• _Yapılacak İşlemler_
#1 NEET kategorisini ele alan metinde "Buna ilişkin politikalara" ifadesini içeren sözcüklerle açılıp "mekanizmalar kurulması gerekiyor." ile kapanan bölümü harfi harfine yeniden yazın.
#2 NEET kategorisini ele alan metindeki "NEET kategorisinde olan kadınlarda evlenme oranının yüksek olduğunu görüyoruz." cümlesini İngilizceye çevirin.

• _Metin Parçası_
2012 yılında zorunlu eğitimin 12 yıla çıkarılması, köy okullarının kapatılması ve açık lise uygulamasının yaygınlaşması gibi politikaların ürettiği sonuç; NEET kategorisinin gittikçe genişlemesi ve bu genişleme içinde de kadınların payının artması. NEET kategorisinde olan kadınlarda evlenme oranının yüksek olduğunu görüyoruz. NEET erkekler evlenemiyor; işsiz, güçsüz diyoruz ya, gerçekten de ekonomik olarak güçsüz, bu nedenle evlenemiyor. Ama işsiz güçsüz kadınlar evleniyor. Bu en önemli risklerinden bir tanesi.

Buna ilişkin politikalara baktığımızda hep “iş piyasası ne istiyor?” şeklinde bir yaklaşımla karşılaşıyoruz. Bu genel yaklaşımda hep iş piyasası üzerinden tanımlama yapılıyor, burası bir sonuç gibi görülüyor. Halbuki burası bir neden; nedenlere bakmak gerekiyor. Ve buna ilişkin de buraları dönüştürecek, buranın aktörleriyle bir araya gelecek mekanizmalar kurulması gerekiyor.

• _Kayıtlar_
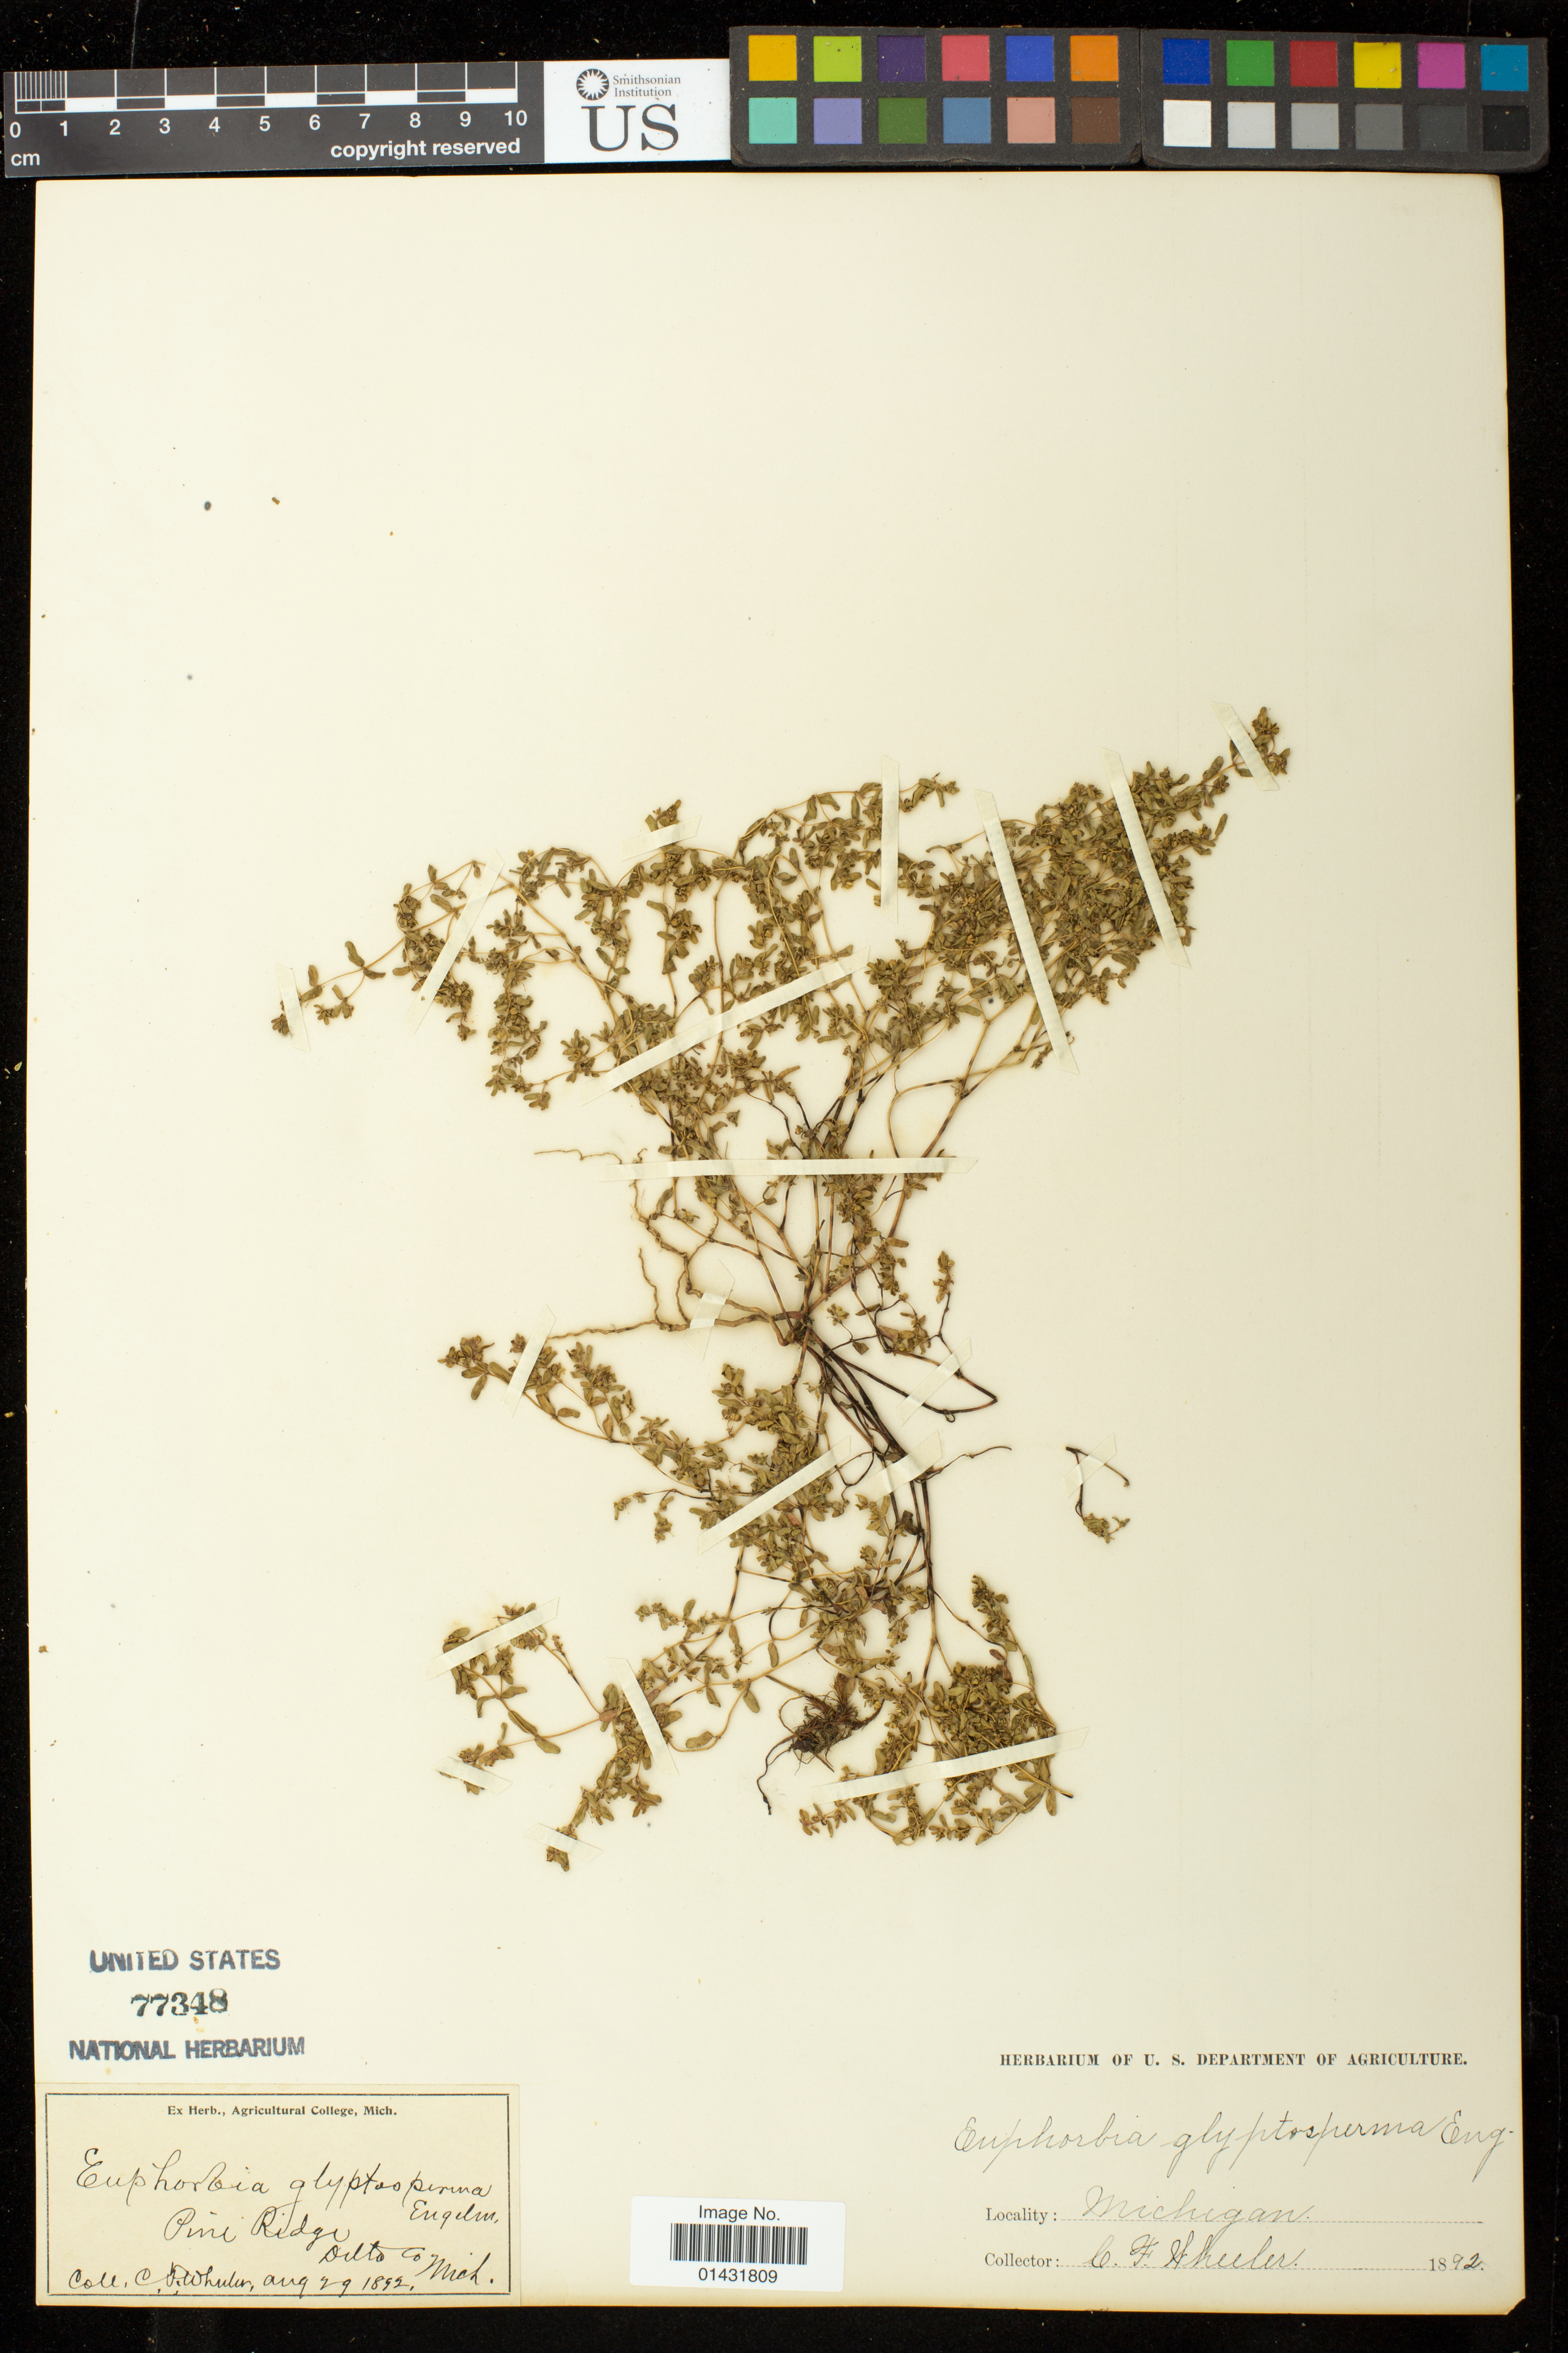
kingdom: Plantae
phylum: Tracheophyta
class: Magnoliopsida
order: Malpighiales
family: Euphorbiaceae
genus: Euphorbia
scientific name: Euphorbia glyptosperma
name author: Engelm.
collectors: C. Wheeler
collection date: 1892-08-29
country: United States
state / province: Michigan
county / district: Delta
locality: Pine Ridge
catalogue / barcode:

• _Sonuçlar_
#1
Buna ilişkin politikalara baktığımızda hep “iş piyasası ne istiyor?” şeklinde bir yaklaşımla karşılaşıyoruz. Bu genel yaklaşımda hep iş piyasası üzerinden tanımlama yapılıyor, burası bir sonuç gibi görülüyor. Halbuki burası bir neden; nedenlere bakmak gerekiyor. Ve buna ilişkin de buraları dönüştürecek, buranın aktörleriyle bir araya gelecek mekanizmalar kurulması gerekiyor.

#2 We see that the marriage rate is high among women in the NEET category.